- [Stated exercise] Recast the entries below as a Markdown table with the columns No. and Line, beginning with the line that contains "class: Liliopsida" and going on through the line that contains "locality: Big Stone Lake, Roberts Co.". Give each line its own numbered row and leave out any blank lines.

- [Provided data]
- - - - -

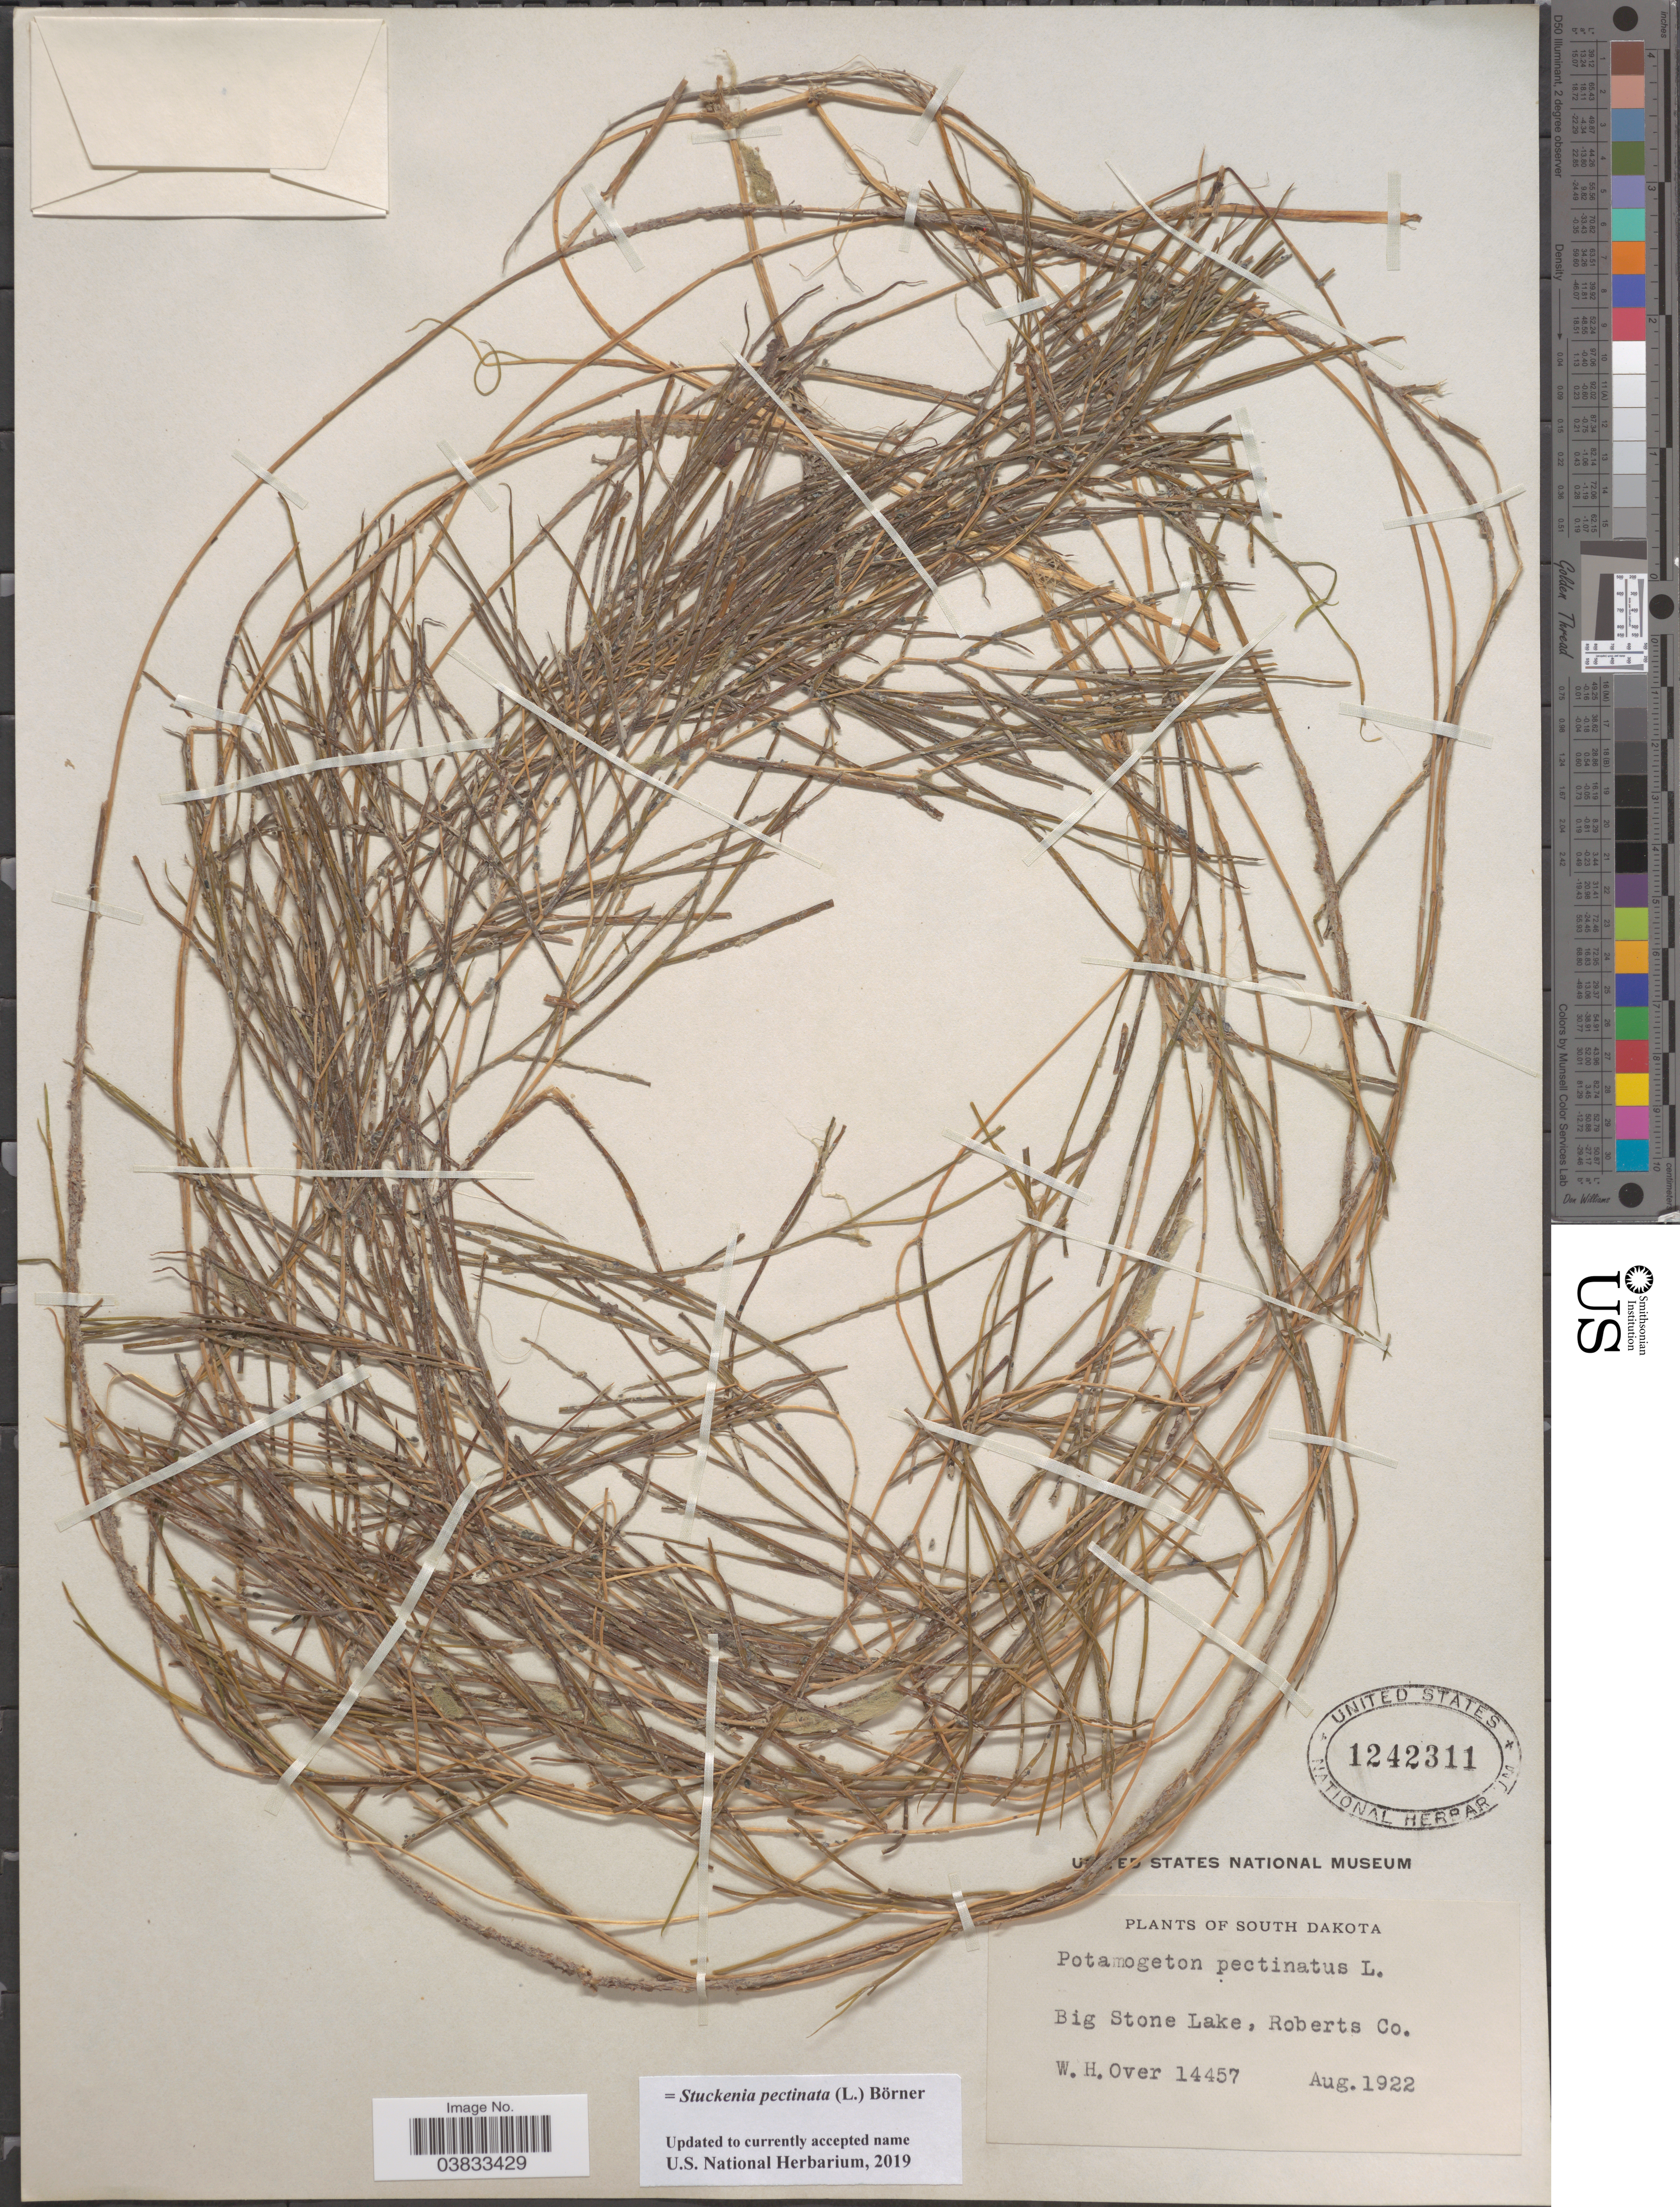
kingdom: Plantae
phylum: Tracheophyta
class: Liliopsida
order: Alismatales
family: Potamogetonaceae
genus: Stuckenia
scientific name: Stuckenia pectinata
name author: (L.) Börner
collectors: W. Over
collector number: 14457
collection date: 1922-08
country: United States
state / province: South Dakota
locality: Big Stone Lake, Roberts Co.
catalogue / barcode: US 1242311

- - - - -

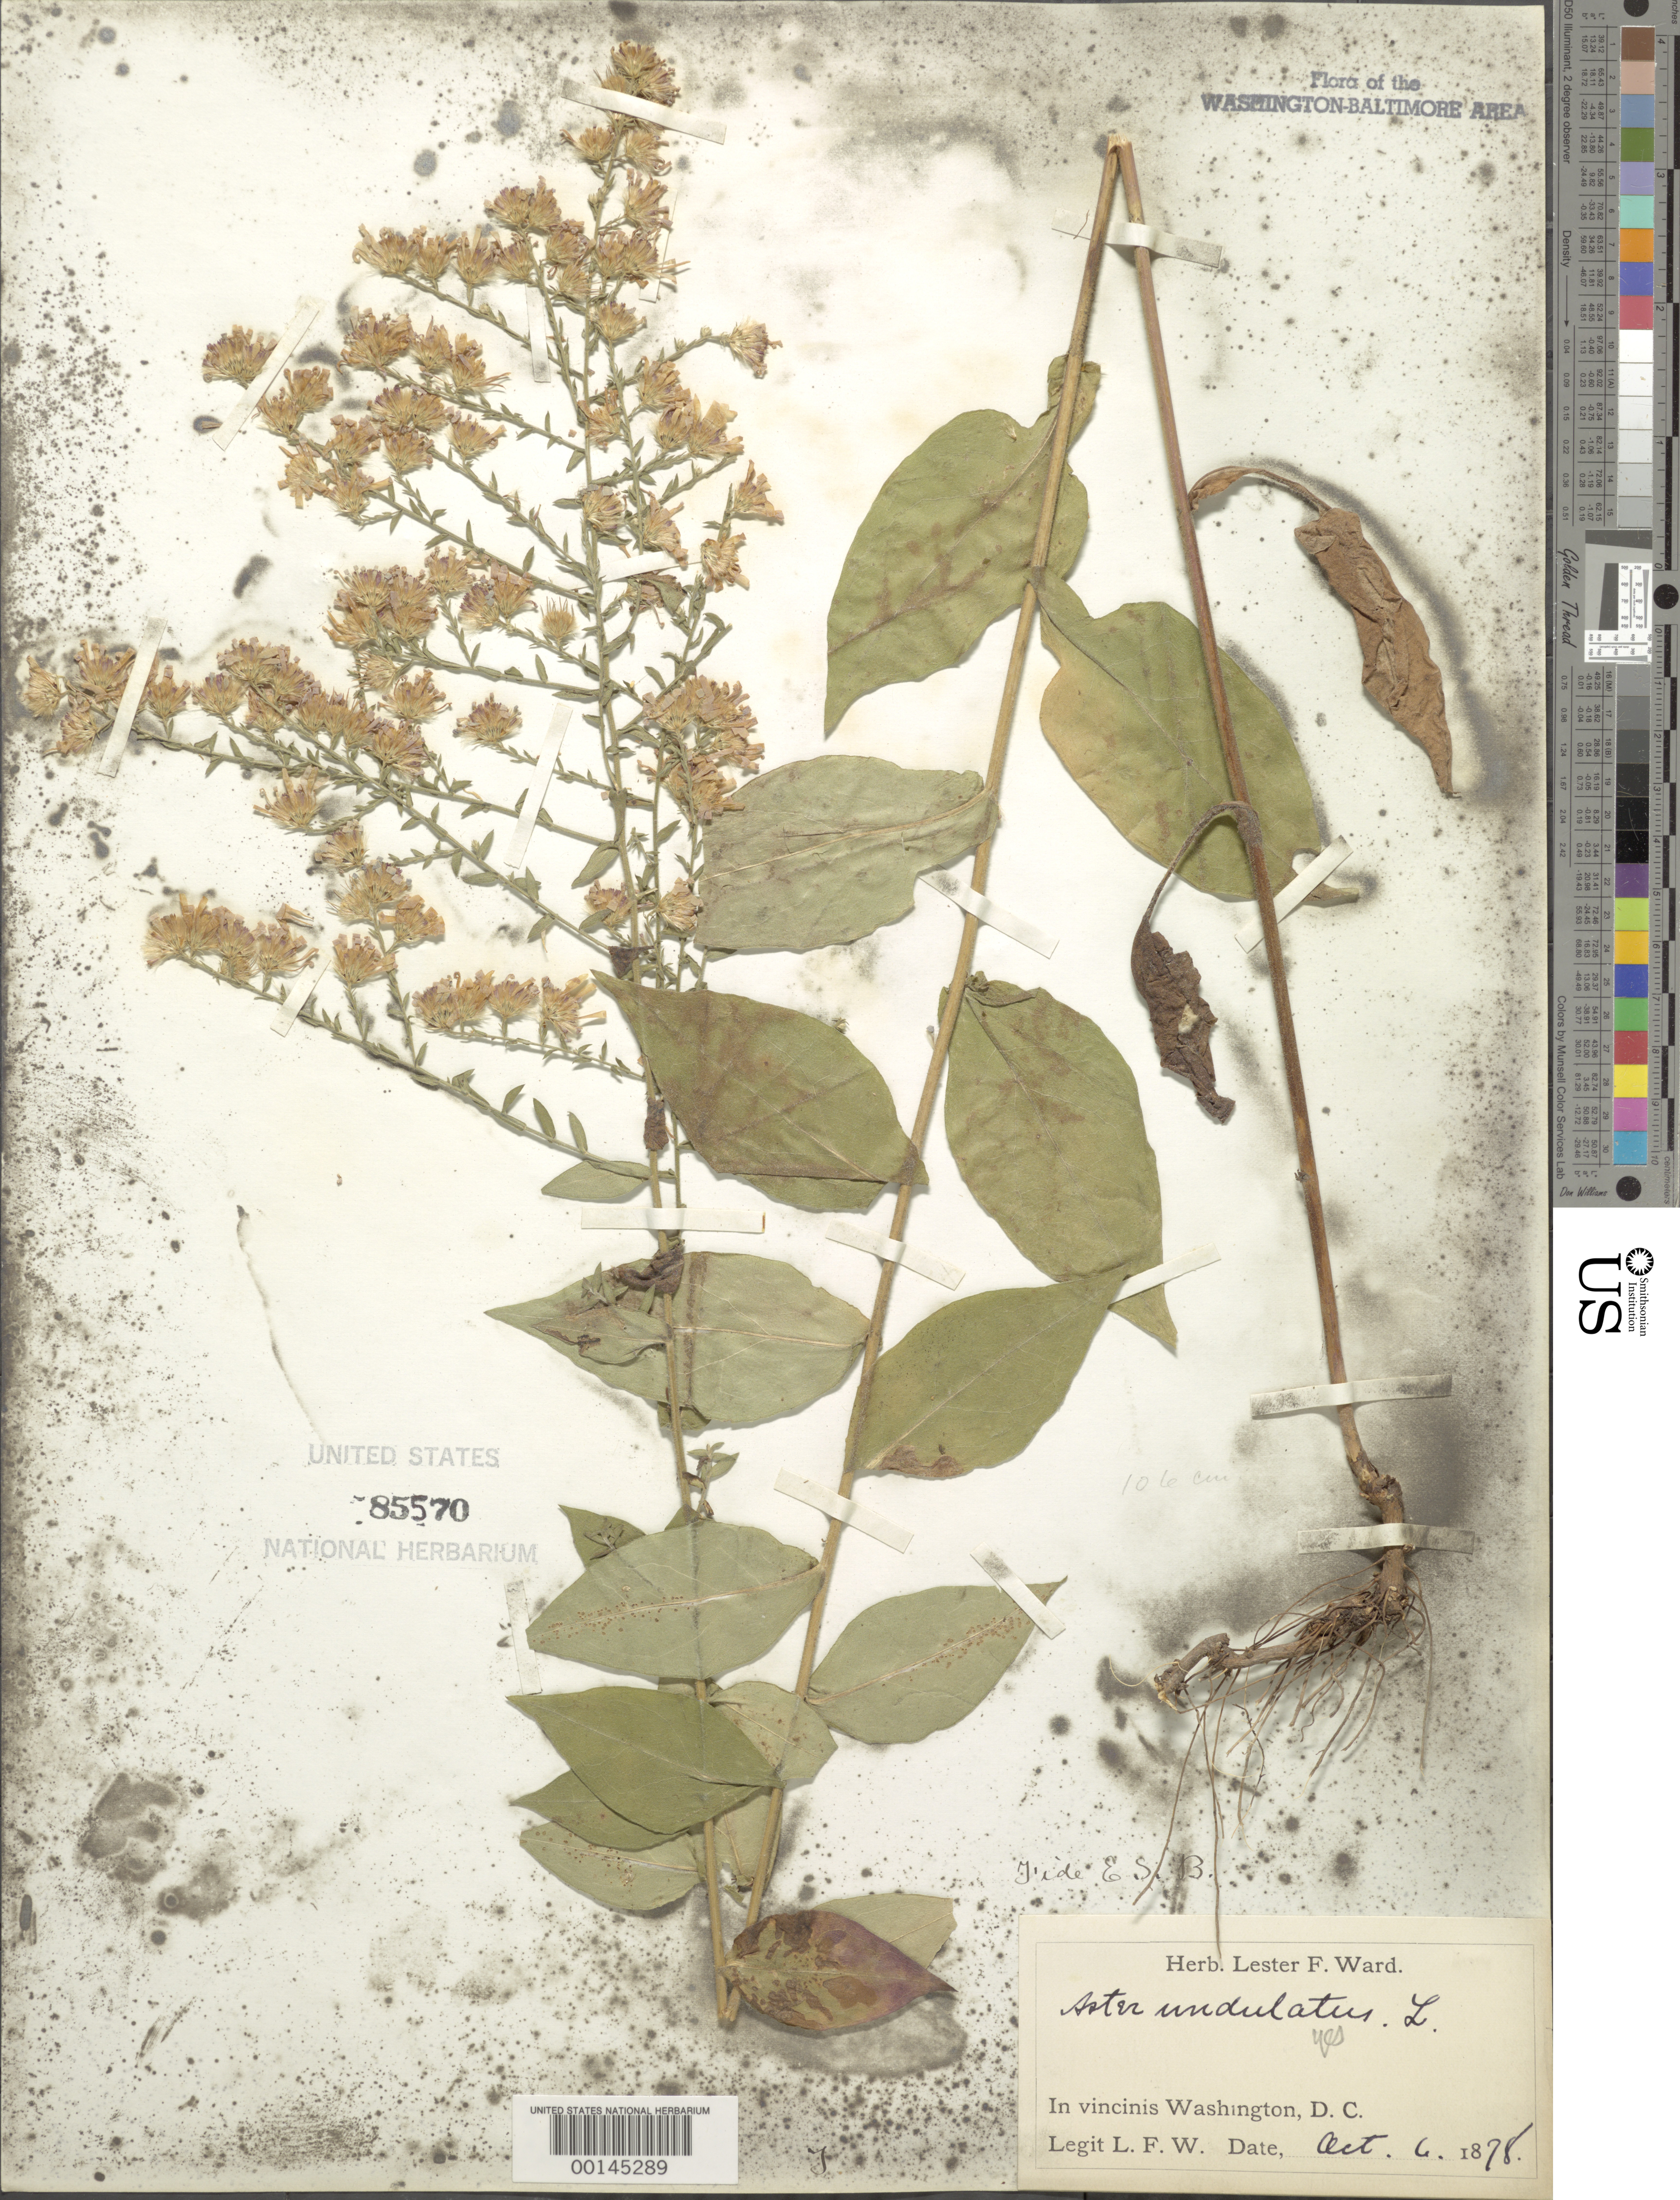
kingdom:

- - - - -

- [Solution to the problem]
| No. | Line |
|---|---|
| 1 | class: Liliopsida |
| 2 | order: Alismatales |
| 3 | family: Potamogetonaceae |
| 4 | genus: Stuckenia |
| 5 | scientific name: Stuckenia pectinata |
| 6 | name author: (L.) Börner |
| 7 | collectors: W. Over |
| 8 | collector number: 14457 |
| 9 | collection date: 1922-08 |
| 10 | country: United States |
| 11 | state / province: South Dakota |
| 12 | locality: Big Stone Lake, Roberts Co. |